Transform agriculture technology with this cutting-edge AI-powered plant disease detection mobile application.. Built using Flutter and TensorFlow Lite, this thorough final year project demonstrates advanced machine learning implementation, real-time image processing, and practical agricultural solutions. Frankly, perfect for computer science students seeking innovative AI and mobile development projects.

Project Overview

This AI-based plant disease detection system leverages deep learning algorithms and computer vision to identify plant diseases instantly through smartphone cameras Know what I'm saying? The honestly application provides farmers, agricultural students. The truth is, gardening enthusiasts with immediate, accurate disease diagnosis and treatment recommendations without requiring internet connectivity. Well, this actually makes it an ideal solution for remote agricultural areas and resource-constrained environments.

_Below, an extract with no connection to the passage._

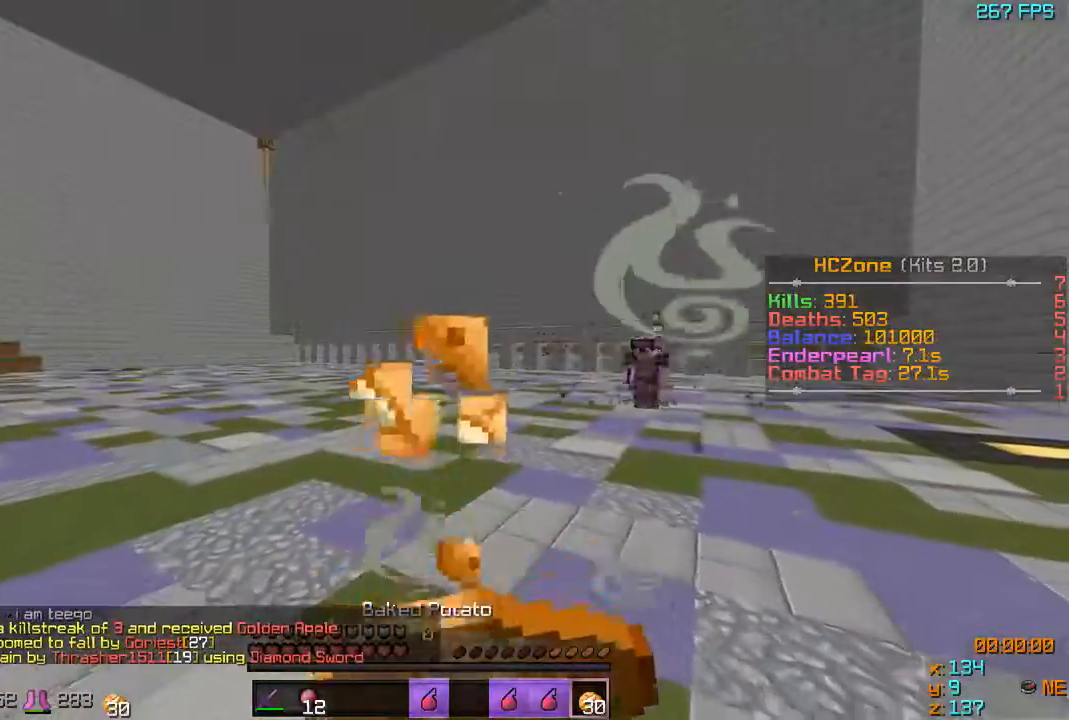
{"keys": ["s"], "events": []}
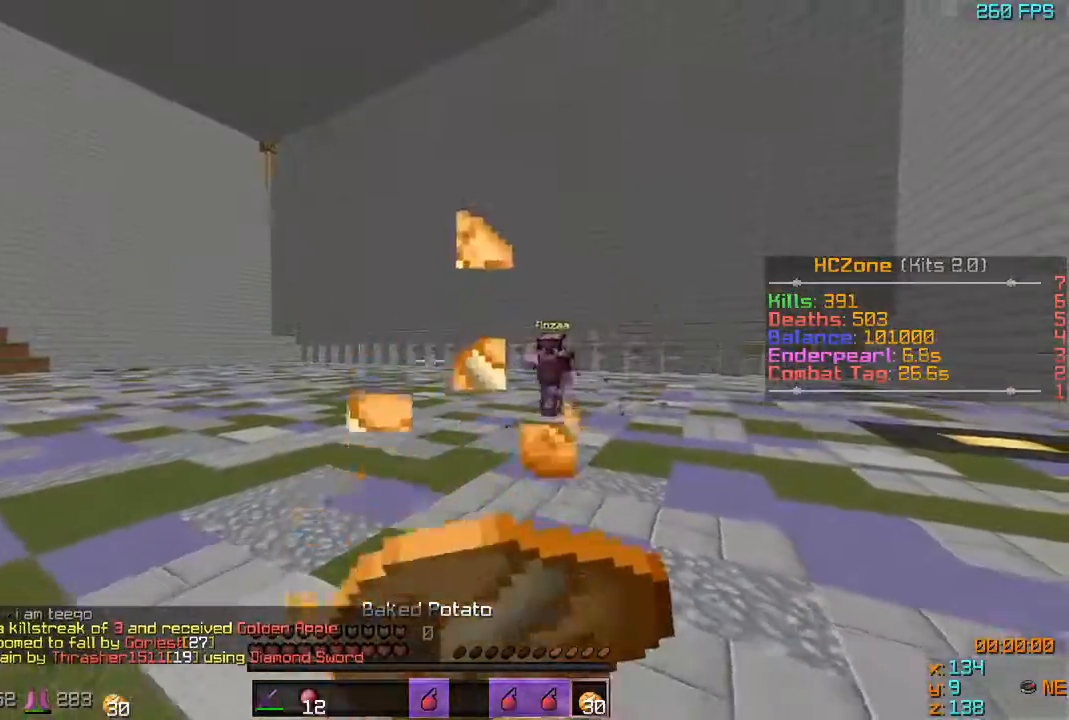
{"keys": ["w"], "events": [[217, "s", "up"], [217, "w", "down"]]}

Key Features & Functionalities

  • Real-Time Camera Integration: Capture plant images directly through the camera or upload from gallery for instant analysis
  • Offline AI Disease Detection: TensorFlow Lite model enables on-device inference without internet dependency
  • Complete Disease Database: Identifies 15+ common plant diseases across major crops including tomato, potato, corn, apple, grape, pepper, and strawberry
  • Intelligent Treatment Recommendations: Provides detailed, actionable treatment plans, prevention strategies, and agricultural
  • Confidence Score Visualization: Displays prediction accuracy with visual indicators to make sure reliable diagnosis
  • Diagnosis History Management: Local SQLite database stores scan history for tracking disease patterns over time
  • Beautiful Material Design UI: Agriculture-themed interface with intuitive navigation. responsive design
  • Cross-Platform Compatibility: Runs seamlessly on both Android and iOS devices
  • Optimized Performance: Lightweight model ensures fast processing even on budget smartphones

Real-World Applications

  • Smart Farming & Precision Agriculture: Early disease detection prevents crop loss and reduces pesticide usage
  • Agricultural Extension Services: Field workers can provide instant diagnostic services to farmers
  • Home Gardening & Horticulture: Garden enthusiasts monitor plant health proactively
  • Agricultural Education: Students and researchers study plant pathology with AI assistance
  • Crop Insurance Verification: Quick disease documentation for insurance claim processing
  • Research & Development: Data collection for agricultural research and disease pattern analysis

Technical Architecture & Implementation

The application follows a tough MVC architecture with clean code separation. The TensorFlow Lite model processes 224x224 RGB images through convolutional neural networks trained on extensive plant disease datasets. Frankly, the Flutter framework ensures smooth cross-platform performance, while local SQLite database management enables efficient data persistence. Image preprocessing pipelines normalize inputs for optimal model accuracy.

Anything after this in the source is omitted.